WRITTEN INSTRUCTION — Rename "locality" to "site" in the entries below and write them out again with nothing else changed. Omit the pictures.
* BEGIN TASK INPUT *
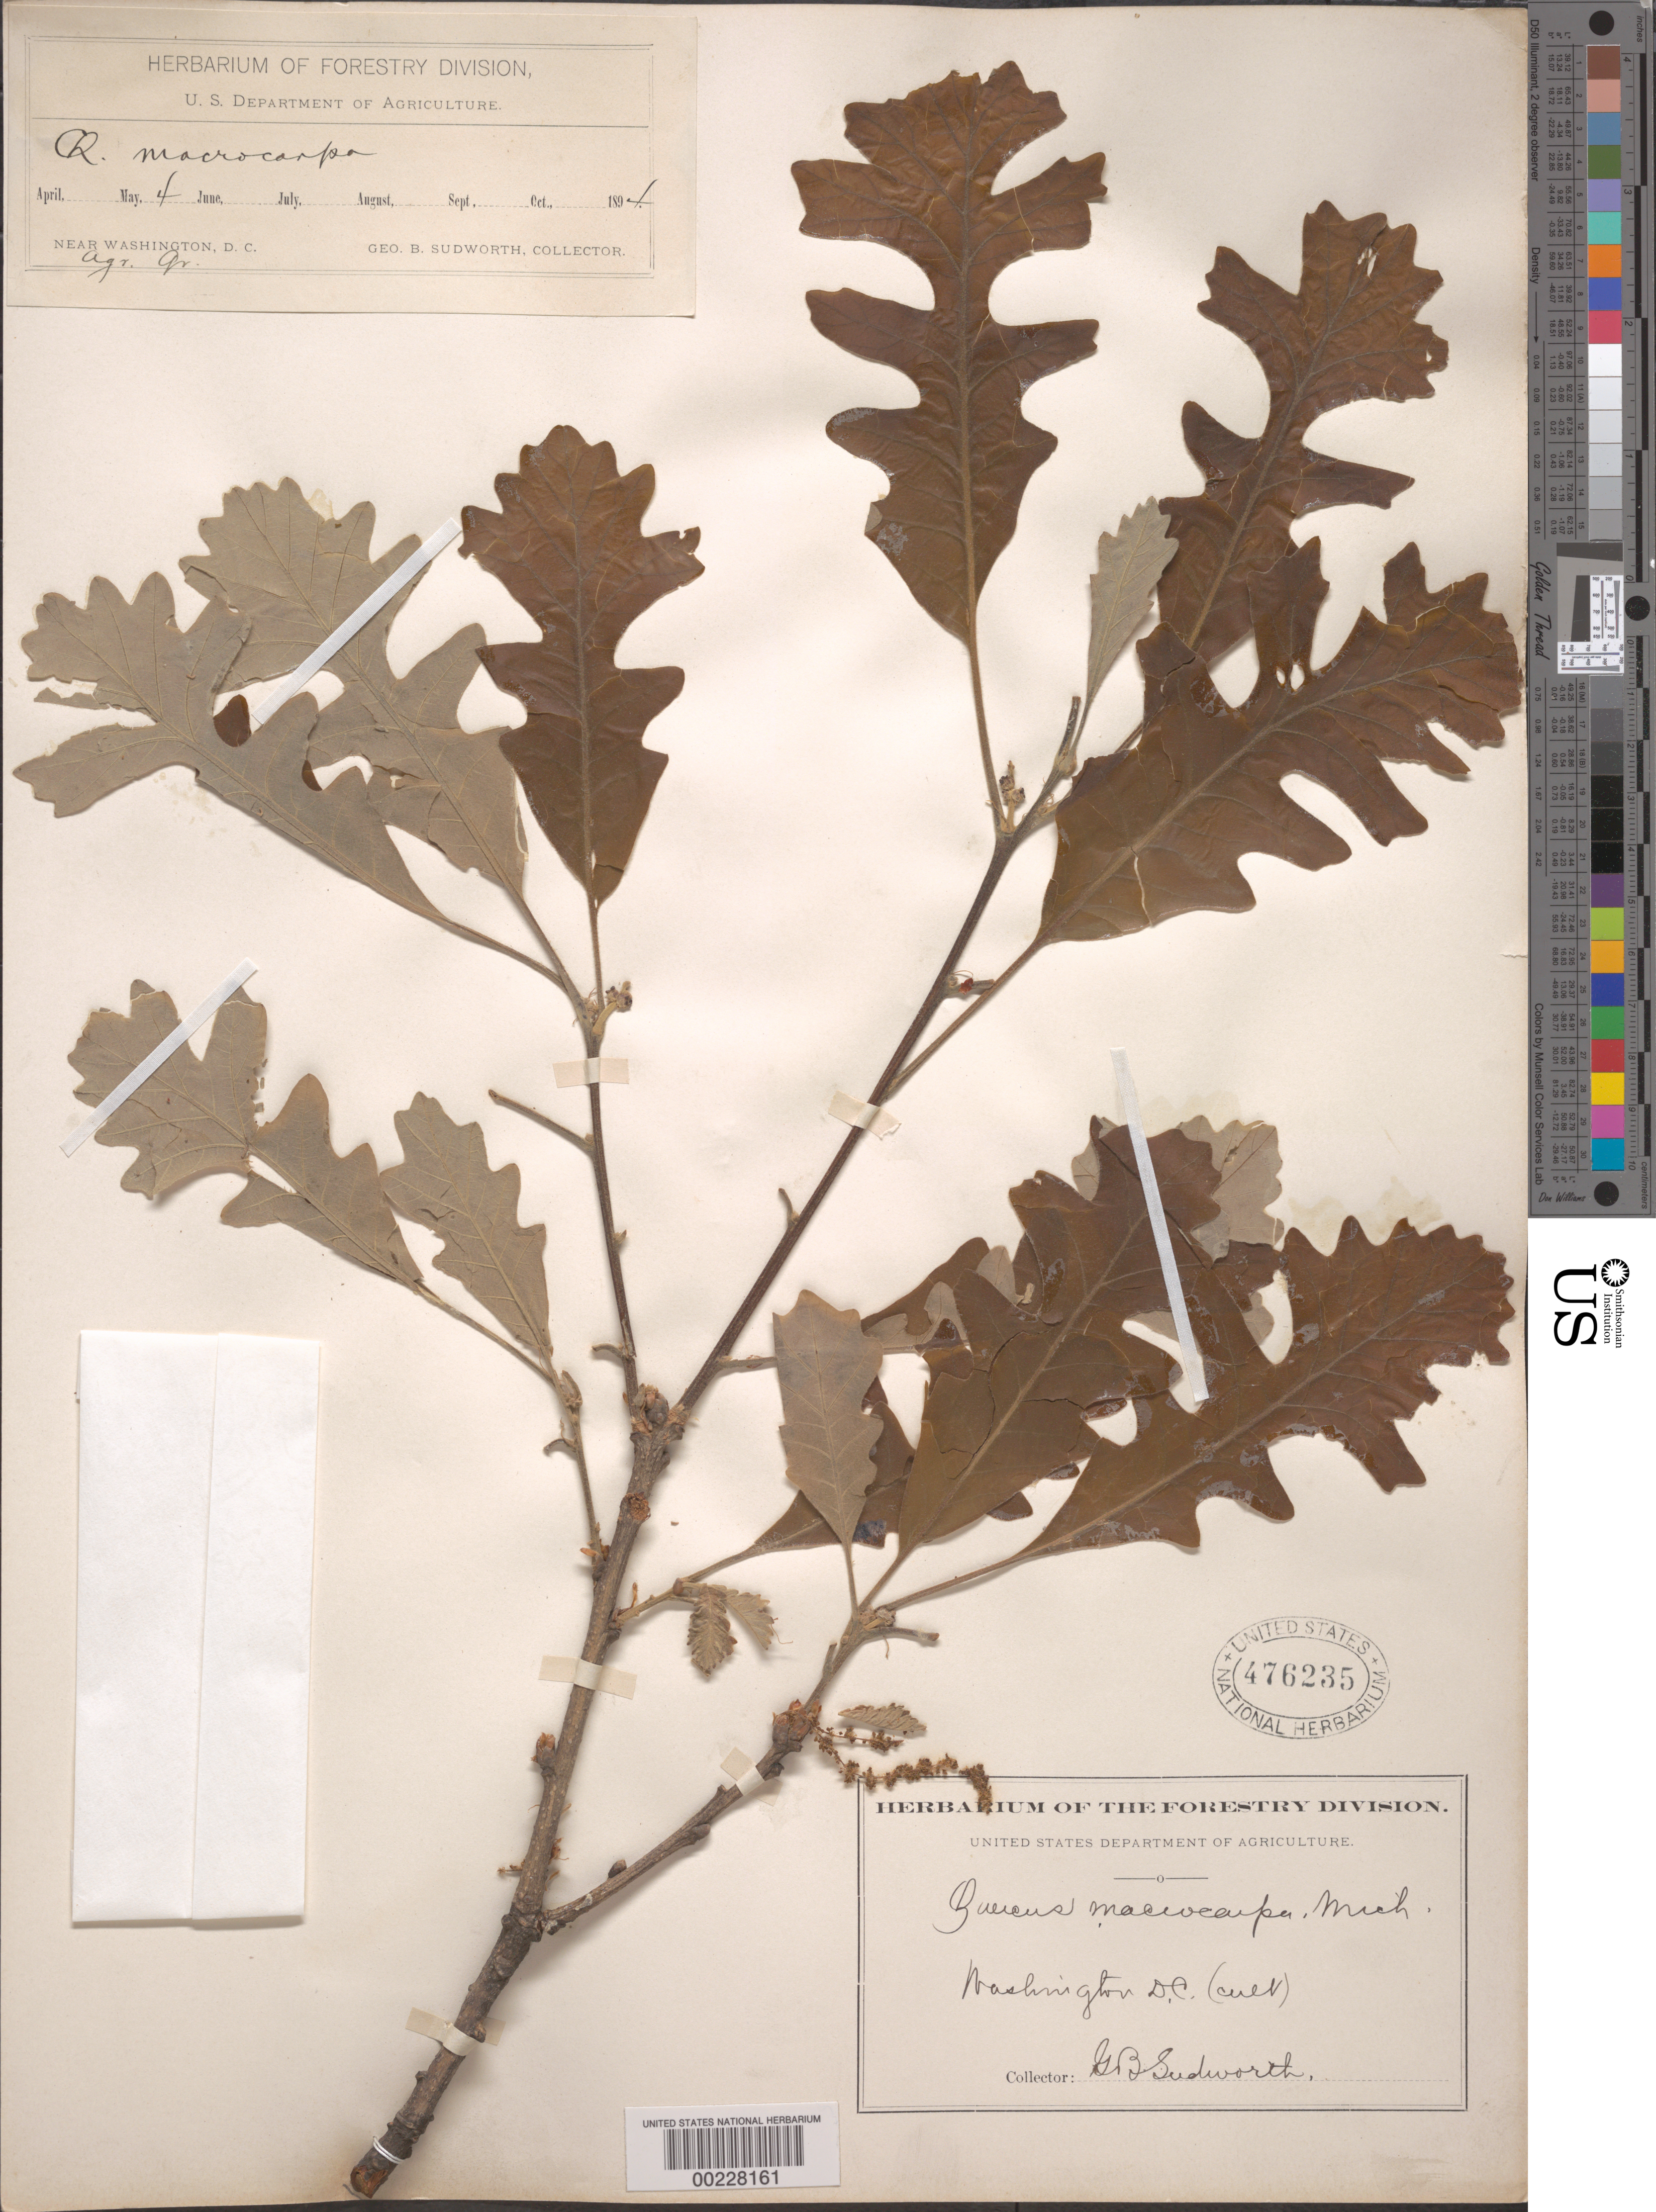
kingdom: Plantae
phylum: Tracheophyta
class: Magnoliopsida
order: Fagales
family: Fagaceae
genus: Quercus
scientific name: Quercus macrocarpa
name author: Michx.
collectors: G. B. Sudworth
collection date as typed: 04 May 1894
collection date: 1894-05-04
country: United States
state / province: District of Columbia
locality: Agricultural grounds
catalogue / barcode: US 476235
* END TASK INPUT *
SOLUTION TO THE PROBLEM —
kingdom: Plantae
phylum: Tracheophyta
class: Magnoliopsida
order: Fagales
family: Fagaceae
genus: Quercus
scientific name: Quercus macrocarpa
name author: Michx.
collectors: G. B. Sudworth
collection date as typed: 04 May 1894
collection date: 1894-05-04
country: United States
state / province: District of Columbia
site: Agricultural grounds
catalogue / barcode: US 476235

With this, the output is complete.